Task to carry out:
Could you transcribe the entries below exactly, without any of the pictures?

Records excerpted from a collection
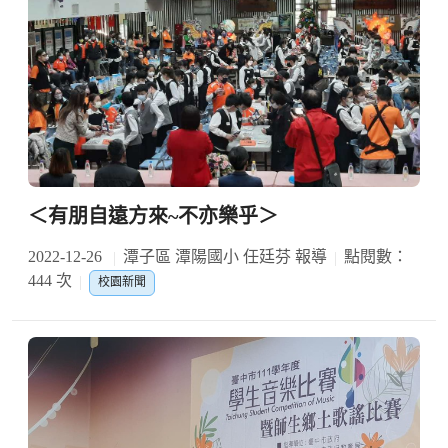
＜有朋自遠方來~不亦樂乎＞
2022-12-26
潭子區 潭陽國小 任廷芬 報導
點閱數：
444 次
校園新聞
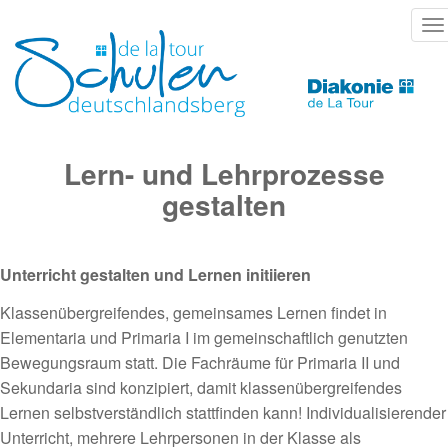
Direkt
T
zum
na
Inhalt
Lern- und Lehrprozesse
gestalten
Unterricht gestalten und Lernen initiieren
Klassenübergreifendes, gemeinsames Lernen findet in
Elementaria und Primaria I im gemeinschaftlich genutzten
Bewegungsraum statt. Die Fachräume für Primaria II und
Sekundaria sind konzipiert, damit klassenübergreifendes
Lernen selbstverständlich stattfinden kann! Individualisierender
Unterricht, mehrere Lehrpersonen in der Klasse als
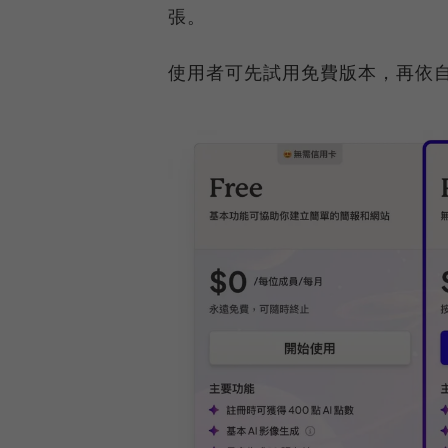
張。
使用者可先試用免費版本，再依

Your response:
＜有朋自遠方來~不亦樂乎＞
2022-12-26
潭子區 潭陽國小 任廷芬 報導
點閱數：
444 次
校園新聞
Direkt
T
zum
na
Inhalt
Lern- und Lehrprozesse
gestalten
Unterricht gestalten und Lernen initiieren
Klassenübergreifendes, gemeinsames Lernen findet in
Elementaria und Primaria I im gemeinschaftlich genutzten
Bewegungsraum statt. Die Fachräume für Primaria II und
Sekundaria sind konzipiert, damit klassenübergreifendes
Lernen selbstverständlich stattfinden kann! Individualisierender
Unterricht, mehrere Lehrpersonen in der Klasse als
張。
使用者可先試用免費版本，再依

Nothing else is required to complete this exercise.